[Records for the exercise Boundary: Start]

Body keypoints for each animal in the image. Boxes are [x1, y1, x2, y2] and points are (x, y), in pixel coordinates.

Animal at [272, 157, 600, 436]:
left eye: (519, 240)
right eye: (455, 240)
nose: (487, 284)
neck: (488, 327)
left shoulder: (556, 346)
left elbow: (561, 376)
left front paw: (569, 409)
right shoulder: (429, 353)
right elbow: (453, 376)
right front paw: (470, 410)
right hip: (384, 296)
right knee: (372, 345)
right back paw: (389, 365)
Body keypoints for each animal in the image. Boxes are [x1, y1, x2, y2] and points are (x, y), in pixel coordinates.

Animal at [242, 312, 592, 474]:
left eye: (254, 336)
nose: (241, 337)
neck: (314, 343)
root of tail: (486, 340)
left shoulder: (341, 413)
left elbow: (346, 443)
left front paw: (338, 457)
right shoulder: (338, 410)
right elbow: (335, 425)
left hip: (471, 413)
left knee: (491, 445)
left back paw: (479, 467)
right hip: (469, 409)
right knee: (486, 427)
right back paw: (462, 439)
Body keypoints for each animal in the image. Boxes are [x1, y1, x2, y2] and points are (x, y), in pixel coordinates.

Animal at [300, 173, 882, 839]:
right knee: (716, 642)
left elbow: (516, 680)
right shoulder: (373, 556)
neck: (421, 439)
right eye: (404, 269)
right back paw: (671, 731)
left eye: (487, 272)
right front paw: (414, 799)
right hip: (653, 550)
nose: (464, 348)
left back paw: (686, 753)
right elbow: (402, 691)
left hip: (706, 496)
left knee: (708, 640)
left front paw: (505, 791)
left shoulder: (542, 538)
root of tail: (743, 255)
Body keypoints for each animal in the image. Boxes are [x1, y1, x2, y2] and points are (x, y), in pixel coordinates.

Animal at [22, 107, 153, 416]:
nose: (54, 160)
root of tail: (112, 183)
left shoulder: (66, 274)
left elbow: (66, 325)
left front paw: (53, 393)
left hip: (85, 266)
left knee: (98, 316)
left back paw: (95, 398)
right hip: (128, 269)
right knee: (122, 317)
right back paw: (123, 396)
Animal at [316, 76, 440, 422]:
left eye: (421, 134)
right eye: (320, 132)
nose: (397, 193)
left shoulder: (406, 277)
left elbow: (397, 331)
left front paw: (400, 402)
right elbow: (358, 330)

[Records for the exercise Boundary: End]
[Records for the exercise Boundary: Start]

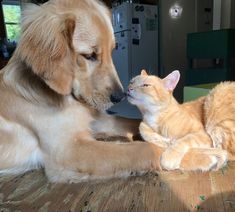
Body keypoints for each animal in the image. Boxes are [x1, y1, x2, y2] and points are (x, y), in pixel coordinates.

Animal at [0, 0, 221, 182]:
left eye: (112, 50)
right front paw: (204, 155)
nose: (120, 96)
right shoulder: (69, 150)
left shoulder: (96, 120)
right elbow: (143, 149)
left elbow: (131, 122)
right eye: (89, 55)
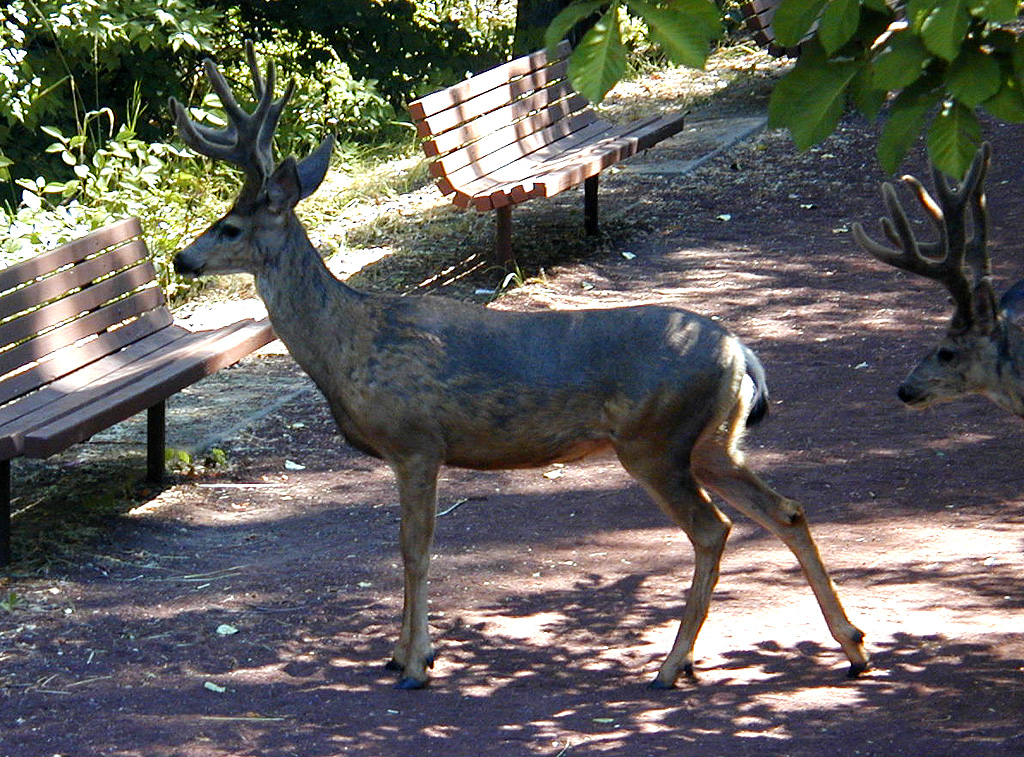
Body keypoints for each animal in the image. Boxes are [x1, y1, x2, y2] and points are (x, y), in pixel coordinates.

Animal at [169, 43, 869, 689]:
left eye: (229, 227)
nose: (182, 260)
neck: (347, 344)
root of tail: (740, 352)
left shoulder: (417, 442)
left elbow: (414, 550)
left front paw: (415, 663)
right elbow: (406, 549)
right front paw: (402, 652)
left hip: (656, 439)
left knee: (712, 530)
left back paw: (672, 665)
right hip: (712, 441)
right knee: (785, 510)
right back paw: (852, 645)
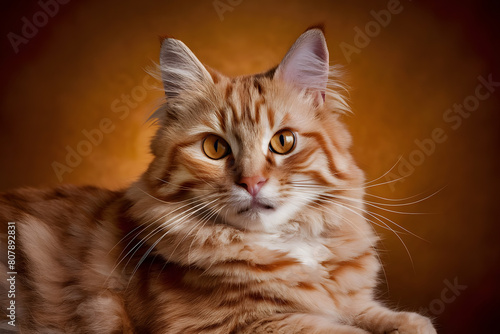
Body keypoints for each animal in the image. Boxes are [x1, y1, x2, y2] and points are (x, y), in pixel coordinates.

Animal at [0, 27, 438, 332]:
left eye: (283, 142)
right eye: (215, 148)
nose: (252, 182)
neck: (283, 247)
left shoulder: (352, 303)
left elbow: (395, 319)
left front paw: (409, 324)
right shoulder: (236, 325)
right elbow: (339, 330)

[Records for the exercise Boundary: End]
[Records for the exercise Boundary: Start]

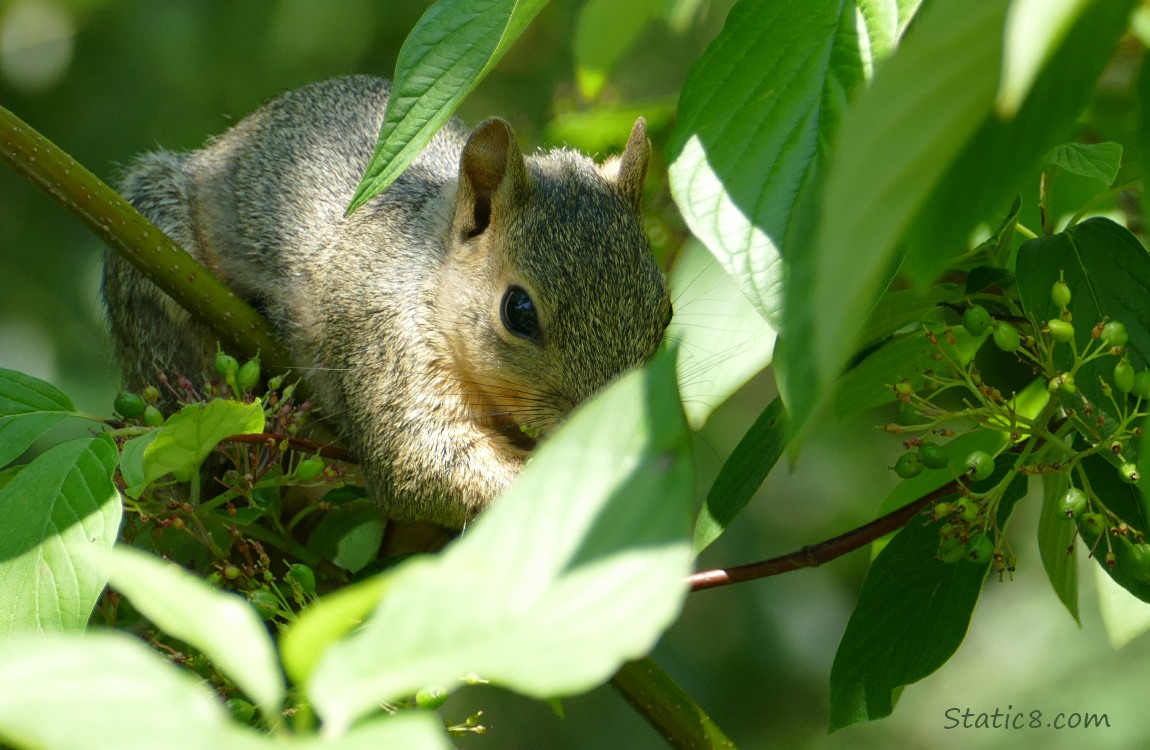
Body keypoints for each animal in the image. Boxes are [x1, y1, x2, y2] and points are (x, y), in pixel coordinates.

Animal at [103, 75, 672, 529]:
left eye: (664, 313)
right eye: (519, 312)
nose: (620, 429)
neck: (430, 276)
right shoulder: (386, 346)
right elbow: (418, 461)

[Records for the exercise Boundary: End]

* **Task brief**: Your task is to copy each line of the entries that includes the word "front".

* **Answer to this exercise**:
left front paw: (569, 409)
right front paw: (470, 410)
left front paw: (338, 457)
right front paw: (414, 799)
left front paw: (505, 791)
left front paw: (53, 393)
left front paw: (400, 402)
right front paw: (204, 155)
left front paw: (415, 663)
right front paw: (402, 652)
left front paw: (409, 324)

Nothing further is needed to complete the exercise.